:: Instructions for the task ::
Reproduce the text of the rows below verbatim, from the line with "kingdom: Fungi" up to and including the line with "family: Cyperaceae". Omit the pictures from your answer.

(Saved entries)
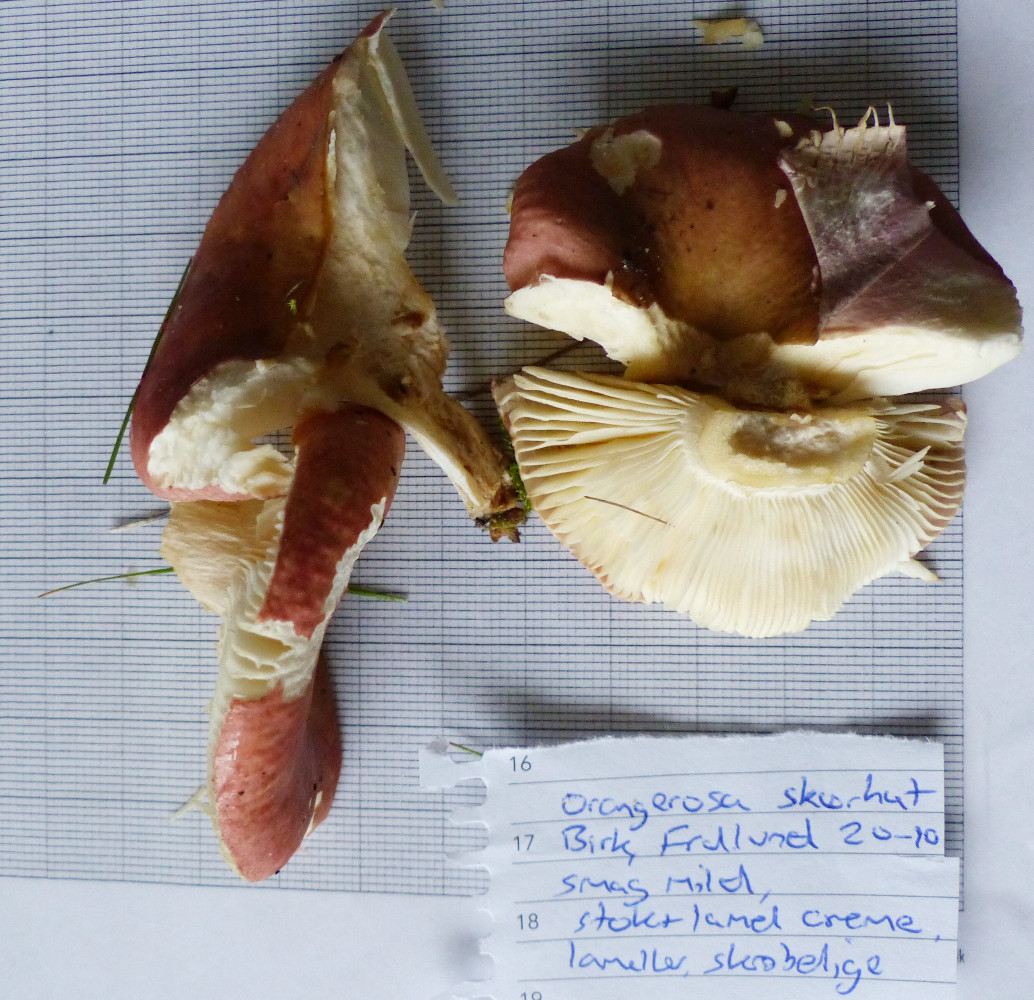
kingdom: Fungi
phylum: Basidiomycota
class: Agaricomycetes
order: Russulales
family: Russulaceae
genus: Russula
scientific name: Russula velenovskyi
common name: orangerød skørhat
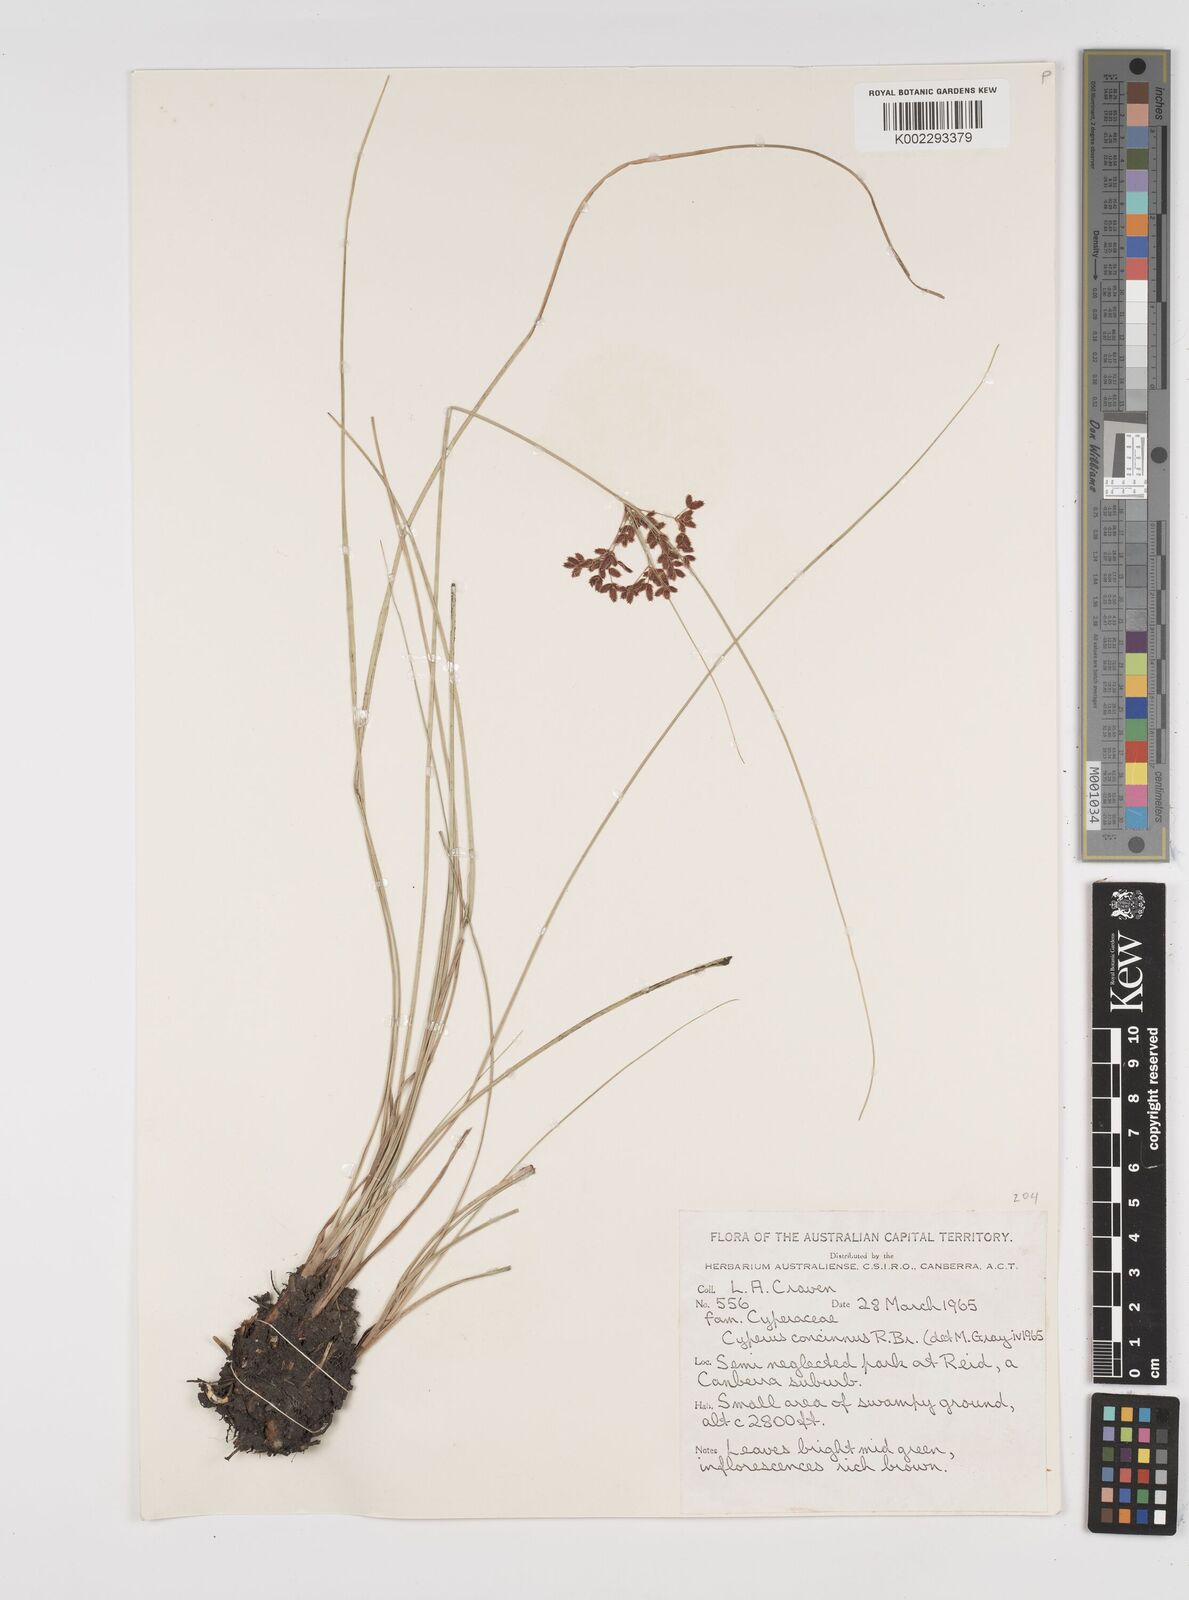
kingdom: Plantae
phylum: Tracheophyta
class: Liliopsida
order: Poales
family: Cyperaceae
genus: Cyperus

--

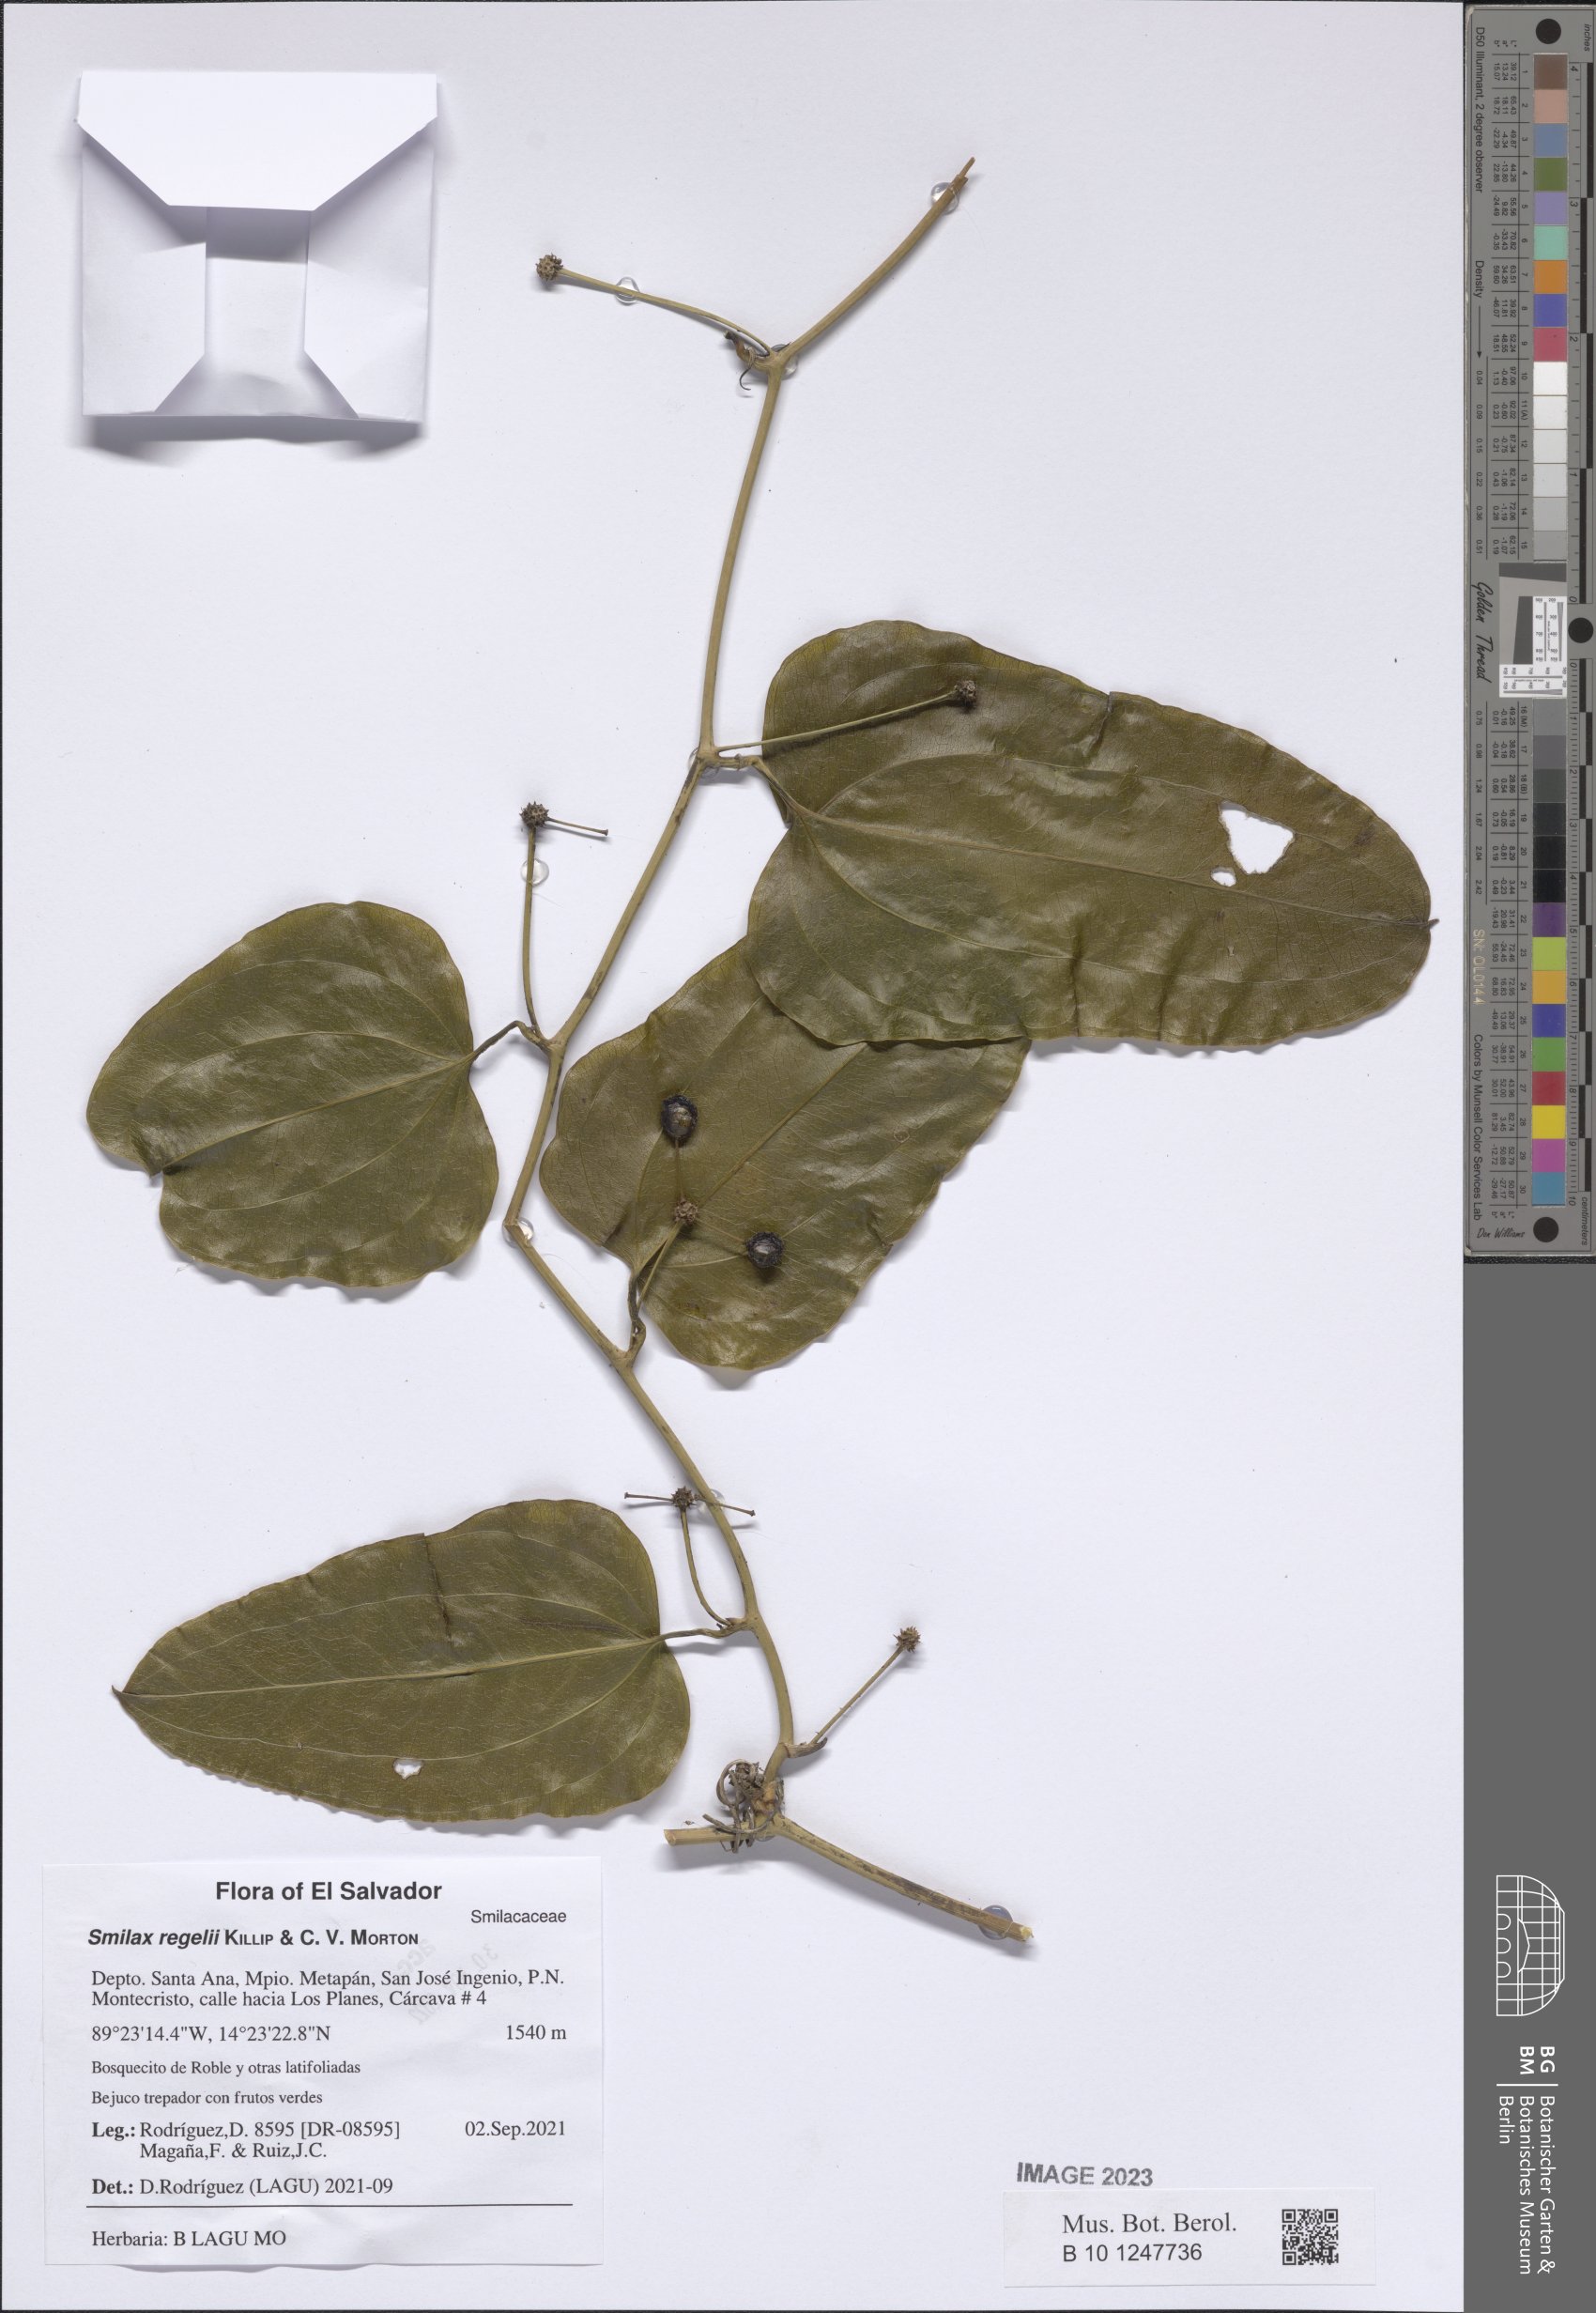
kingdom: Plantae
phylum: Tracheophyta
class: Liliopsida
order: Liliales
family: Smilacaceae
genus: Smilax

:: Result of the exercise ::
kingdom: Fungi
phylum: Basidiomycota
class: Agaricomycetes
order: Russulales
family: Russulaceae
genus: Russula
scientific name: Russula velenovskyi
common name: orangerød skørhat
kingdom: Plantae
phylum: Tracheophyta
class: Liliopsida
order: Poales
family: Cyperaceae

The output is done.